Our commercial opportunity could be reduced or eliminated if our competitors develop and commercialize products that are safer, more effective, have fewer or less severe side effects, are more convenient or are less expensive than any products that we may develop. Our competitors also may obtain FDA or other regulatory approval for their products more rapidly than we may obtain approval for ours. In addition, our ability to compete may be affected because in many cases insurers or other third-party payors seek to encourage the use of generic products.
Competition in Inflammation and Pain Following Ocular Surgery
Following ocular surgery, topical steroids are commonly prescribed to manage and prevent complications from post-operative inflammation.
Currently marketed topical steroids are the main competition to KPI-121 for the treatment of inflammation and pain following ocular surgery. The current market leaders in the United States based on revenue are Lotemax products and Durezol. Generic topical steroid formulations consist mainly of products containing prednisolone, fluorometholone or dexamethasone. In addition, there are various formulations of steroids that are produced by compounding pharmacies and are injected into the eye following ocular surgery.

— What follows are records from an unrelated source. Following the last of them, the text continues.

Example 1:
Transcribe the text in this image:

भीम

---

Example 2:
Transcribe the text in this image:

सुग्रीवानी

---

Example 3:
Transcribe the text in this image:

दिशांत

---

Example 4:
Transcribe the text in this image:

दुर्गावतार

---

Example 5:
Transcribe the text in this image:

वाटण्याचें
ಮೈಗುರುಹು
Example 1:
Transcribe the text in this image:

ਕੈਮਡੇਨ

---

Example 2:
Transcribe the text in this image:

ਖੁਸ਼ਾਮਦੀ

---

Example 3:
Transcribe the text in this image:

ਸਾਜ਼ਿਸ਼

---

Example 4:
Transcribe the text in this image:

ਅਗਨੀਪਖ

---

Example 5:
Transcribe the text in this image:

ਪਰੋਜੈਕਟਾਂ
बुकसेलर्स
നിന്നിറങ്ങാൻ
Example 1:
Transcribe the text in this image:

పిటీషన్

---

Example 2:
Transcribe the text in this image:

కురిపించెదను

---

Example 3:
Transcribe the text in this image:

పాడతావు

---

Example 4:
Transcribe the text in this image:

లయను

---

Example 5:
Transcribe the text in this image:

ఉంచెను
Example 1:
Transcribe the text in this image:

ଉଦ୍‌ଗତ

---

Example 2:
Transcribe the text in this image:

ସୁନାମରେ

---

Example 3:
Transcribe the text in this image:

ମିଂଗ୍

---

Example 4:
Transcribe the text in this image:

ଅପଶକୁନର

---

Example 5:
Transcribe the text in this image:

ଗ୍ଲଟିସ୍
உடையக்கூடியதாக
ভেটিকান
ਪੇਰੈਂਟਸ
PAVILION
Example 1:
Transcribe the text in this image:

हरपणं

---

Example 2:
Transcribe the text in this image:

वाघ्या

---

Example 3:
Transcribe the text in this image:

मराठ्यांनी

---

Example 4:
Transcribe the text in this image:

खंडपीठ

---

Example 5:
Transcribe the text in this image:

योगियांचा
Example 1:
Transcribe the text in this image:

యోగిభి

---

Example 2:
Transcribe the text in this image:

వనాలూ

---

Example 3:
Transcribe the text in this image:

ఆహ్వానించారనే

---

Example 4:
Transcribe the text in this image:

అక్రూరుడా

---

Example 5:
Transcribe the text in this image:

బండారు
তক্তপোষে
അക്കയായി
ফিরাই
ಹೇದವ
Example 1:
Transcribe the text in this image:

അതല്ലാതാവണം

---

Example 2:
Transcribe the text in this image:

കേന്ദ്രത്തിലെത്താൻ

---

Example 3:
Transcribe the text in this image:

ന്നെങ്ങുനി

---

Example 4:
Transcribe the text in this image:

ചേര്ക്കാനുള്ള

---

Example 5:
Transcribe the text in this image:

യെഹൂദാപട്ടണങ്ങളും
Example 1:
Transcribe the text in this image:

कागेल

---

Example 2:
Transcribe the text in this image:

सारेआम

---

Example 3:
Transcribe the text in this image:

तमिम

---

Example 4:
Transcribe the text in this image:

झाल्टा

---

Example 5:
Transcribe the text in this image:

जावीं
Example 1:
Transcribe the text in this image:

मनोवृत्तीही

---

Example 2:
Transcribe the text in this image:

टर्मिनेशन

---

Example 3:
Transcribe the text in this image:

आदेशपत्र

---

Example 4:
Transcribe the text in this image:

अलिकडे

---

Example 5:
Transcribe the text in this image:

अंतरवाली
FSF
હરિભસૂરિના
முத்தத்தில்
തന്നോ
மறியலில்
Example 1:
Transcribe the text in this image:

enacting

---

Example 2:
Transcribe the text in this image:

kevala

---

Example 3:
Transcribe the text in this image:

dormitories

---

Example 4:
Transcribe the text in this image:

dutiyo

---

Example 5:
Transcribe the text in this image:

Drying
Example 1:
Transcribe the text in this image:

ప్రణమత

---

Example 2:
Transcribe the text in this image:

There are a number of product candidates in preclinical research and clinical development by third parties in the United States for the treatment of inflammation and pain following ocular surgery, including the following: Valeant Pharmaceuticals International, Inc. is developing an LE gel, which is formulated for topical delivery and is currently in Phase 3 clinical development; Ocular Therapeutix is developing Dextenza, a punctal plug that is currently in Phase 3 clinical development and has filed an NDA for the treatment of ocular pain following ophthalmic surgery; and Icon Bioscience, Inc. is developing IBI-10090, which is formulated as a drug delivery system, or DDS, to be injected into the eye following ocular surgery and is currently in Phase 3 clinical development.
There also are other product candidates for treatment of pain and inflammation following ocular surgery in the United States that are in earlier stage development.